ENTRIES SHOWN:
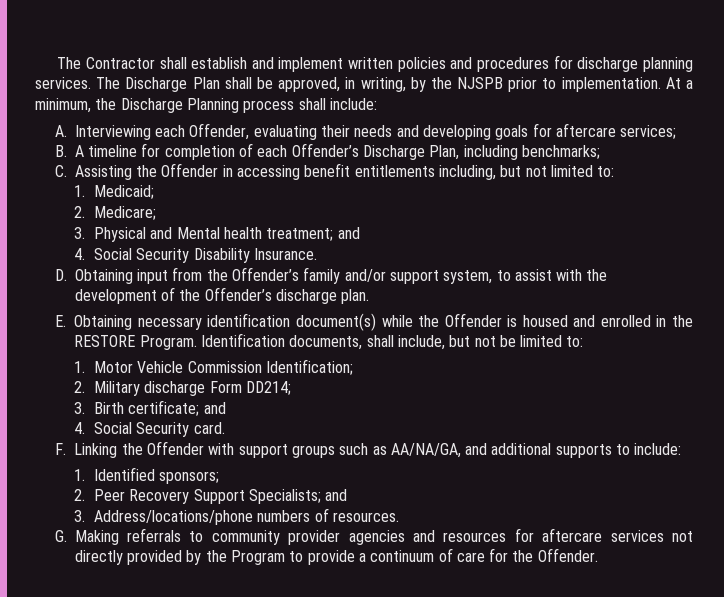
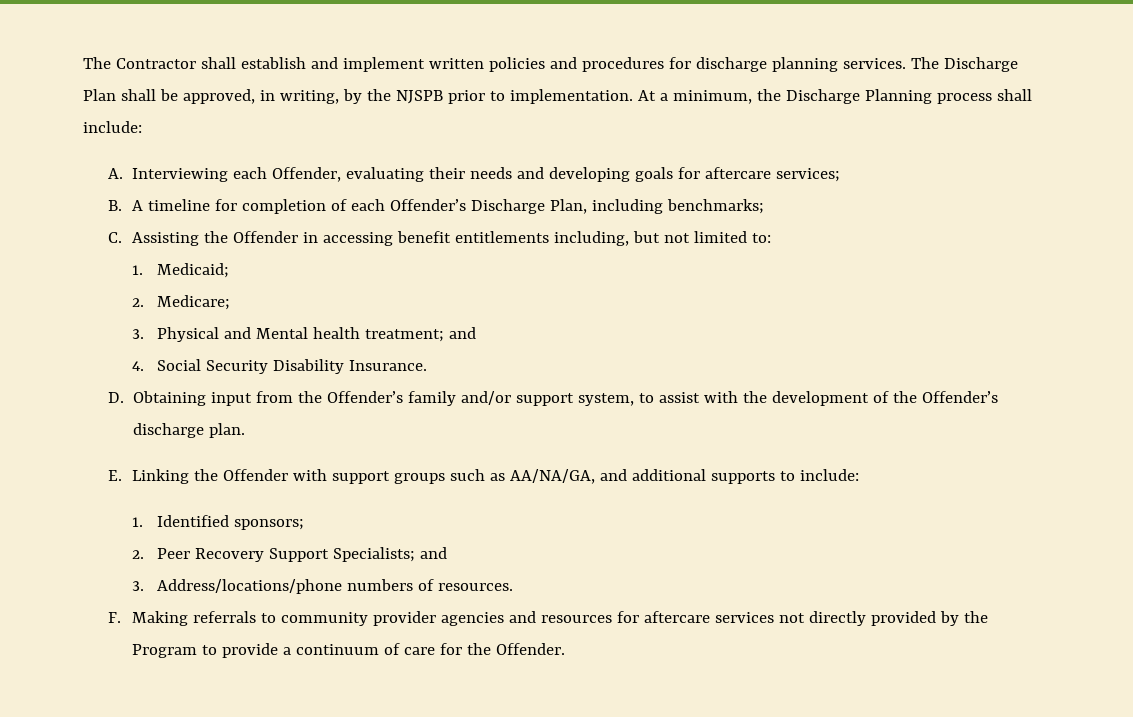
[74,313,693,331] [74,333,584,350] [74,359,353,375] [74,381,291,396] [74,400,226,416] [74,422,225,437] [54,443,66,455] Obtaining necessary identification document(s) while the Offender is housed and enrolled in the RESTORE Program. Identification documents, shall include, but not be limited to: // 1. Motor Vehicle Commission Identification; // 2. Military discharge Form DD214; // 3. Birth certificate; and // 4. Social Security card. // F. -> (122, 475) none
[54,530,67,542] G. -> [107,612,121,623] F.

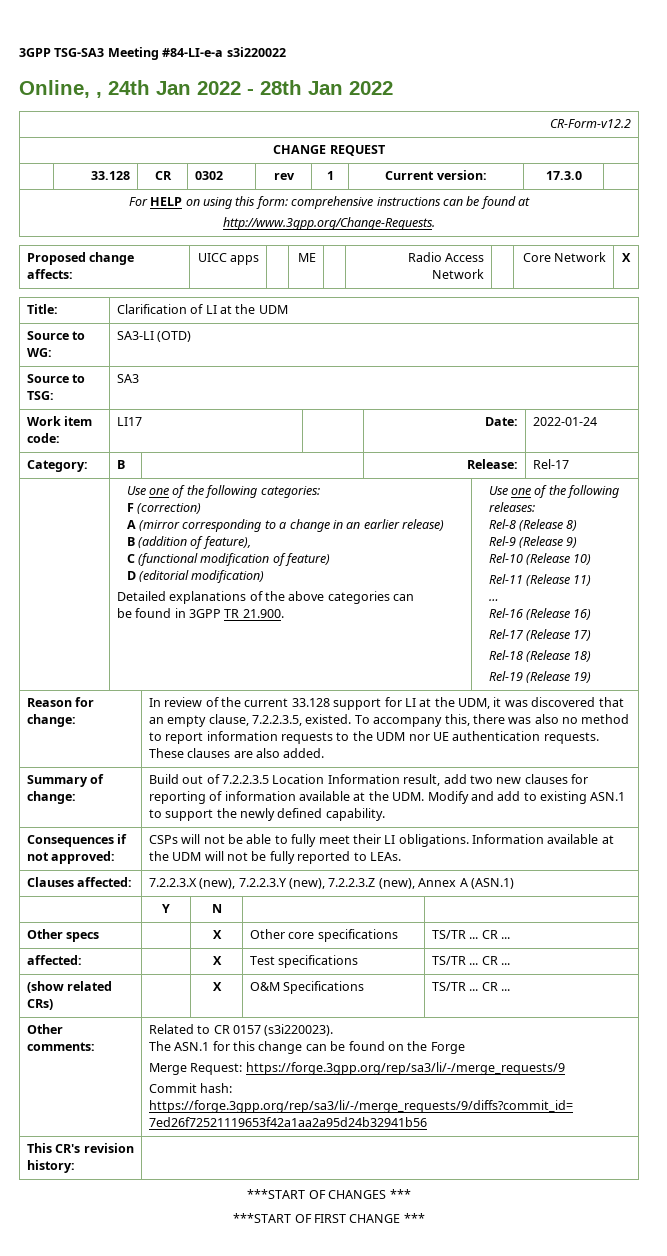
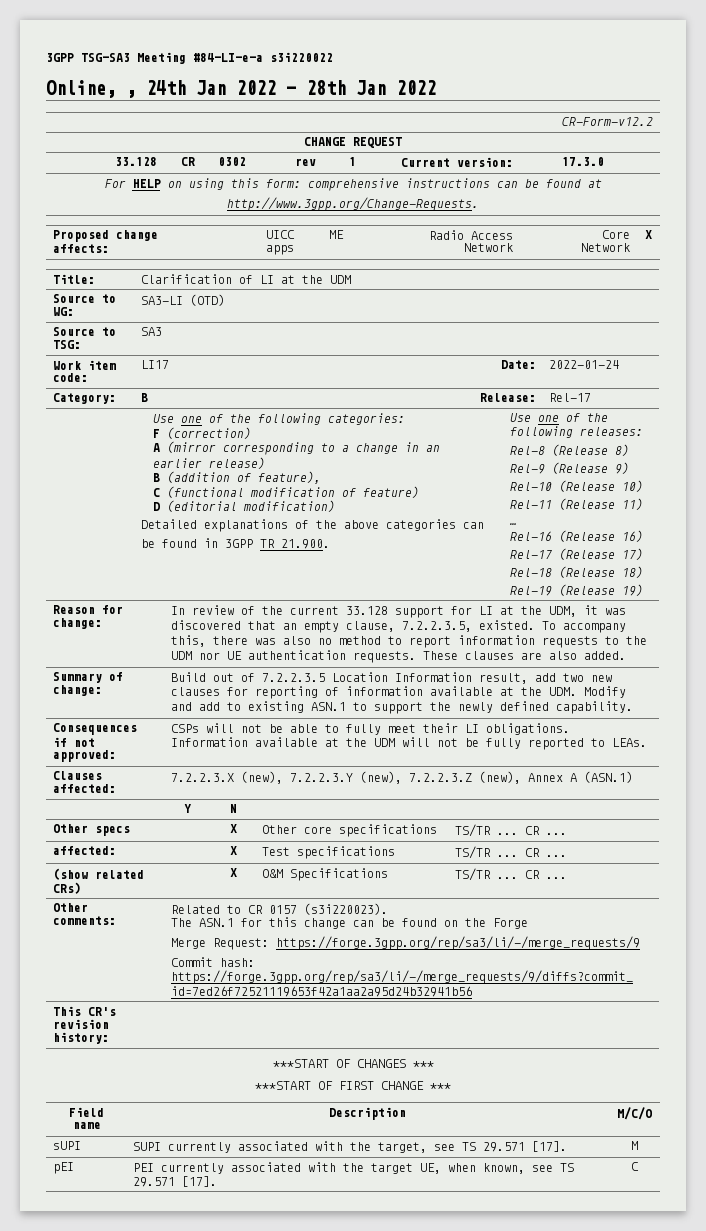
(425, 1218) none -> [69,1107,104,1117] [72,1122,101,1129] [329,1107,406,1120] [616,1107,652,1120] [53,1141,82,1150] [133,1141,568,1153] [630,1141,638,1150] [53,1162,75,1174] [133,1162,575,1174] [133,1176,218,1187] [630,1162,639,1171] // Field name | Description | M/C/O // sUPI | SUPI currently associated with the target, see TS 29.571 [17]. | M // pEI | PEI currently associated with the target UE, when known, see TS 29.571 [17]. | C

==

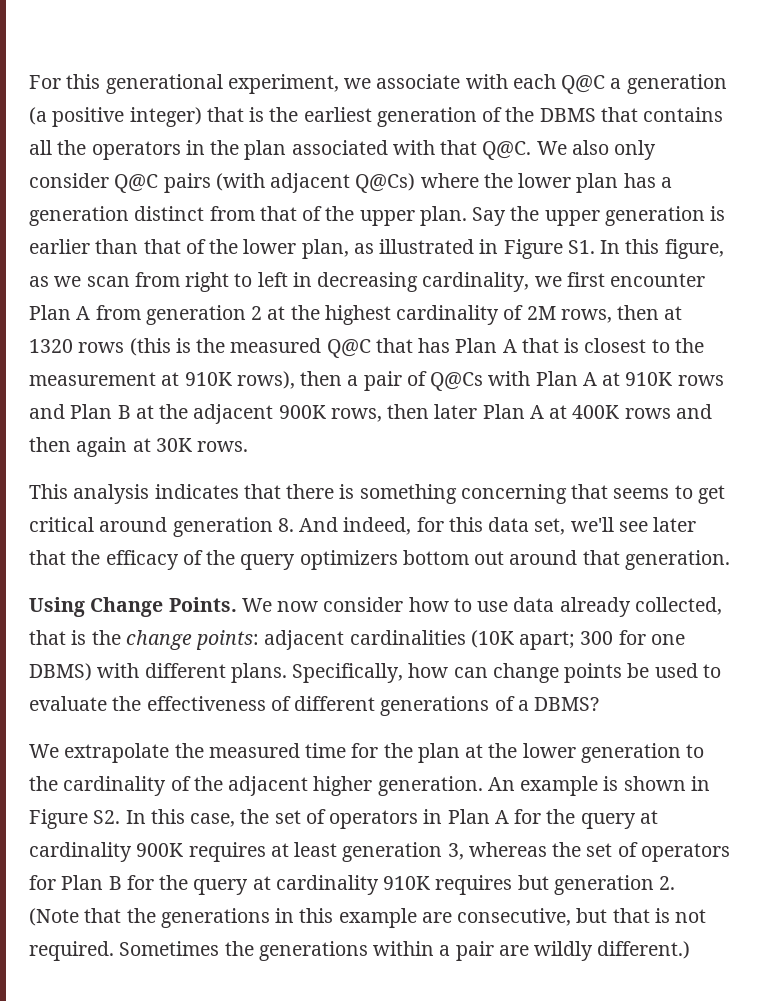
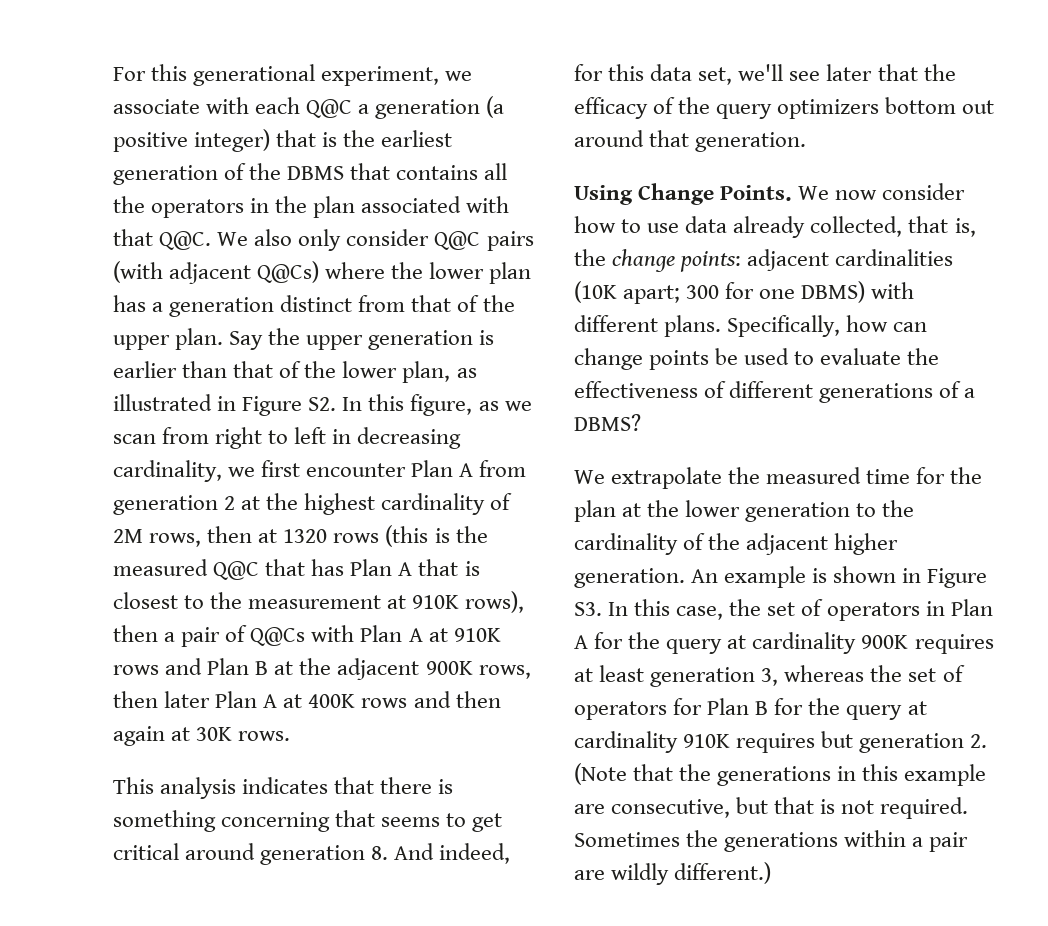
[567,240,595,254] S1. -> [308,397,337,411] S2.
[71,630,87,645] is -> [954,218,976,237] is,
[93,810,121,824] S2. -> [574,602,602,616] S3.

PROBLEM DETAILS:
Since the pictures are not part of the copy, please transcribe only the lines above from the one with "[74,313,693,331] [74,333,584,350] [74,359,353,375]" through the one with "(425, 1218) none", exactly and with both ends.

FINAL ANSWER:
[74,313,693,331] [74,333,584,350] [74,359,353,375] [74,381,291,396] [74,400,226,416] [74,422,225,437] [54,443,66,455] Obtaining necessary identification document(s) while the Offender is housed and enrolled in the RESTORE Program. Identification documents, shall include, but not be limited to: // 1. Motor Vehicle Commission Identification; // 2. Military discharge Form DD214; // 3. Birth certificate; and // 4. Social Security card. // F. -> (122, 475) none
[54,530,67,542] G. -> [107,612,121,623] F.

(425, 1218) none -> [69,1107,104,1117] [72,1122,101,1129] [329,1107,406,1120] [616,1107,652,1120] [53,1141,82,1150] [133,1141,568,1153] [630,1141,638,1150] [53,1162,75,1174] [133,1162,575,1174] [133,1176,218,1187] [630,1162,639,1171] // Field name | Description | M/C/O // sUPI | SUPI currently associated with the target, see TS 29.571 [17]. | M // pEI | PEI currently associated with the target UE, when known, see TS 29.571 [17]. | C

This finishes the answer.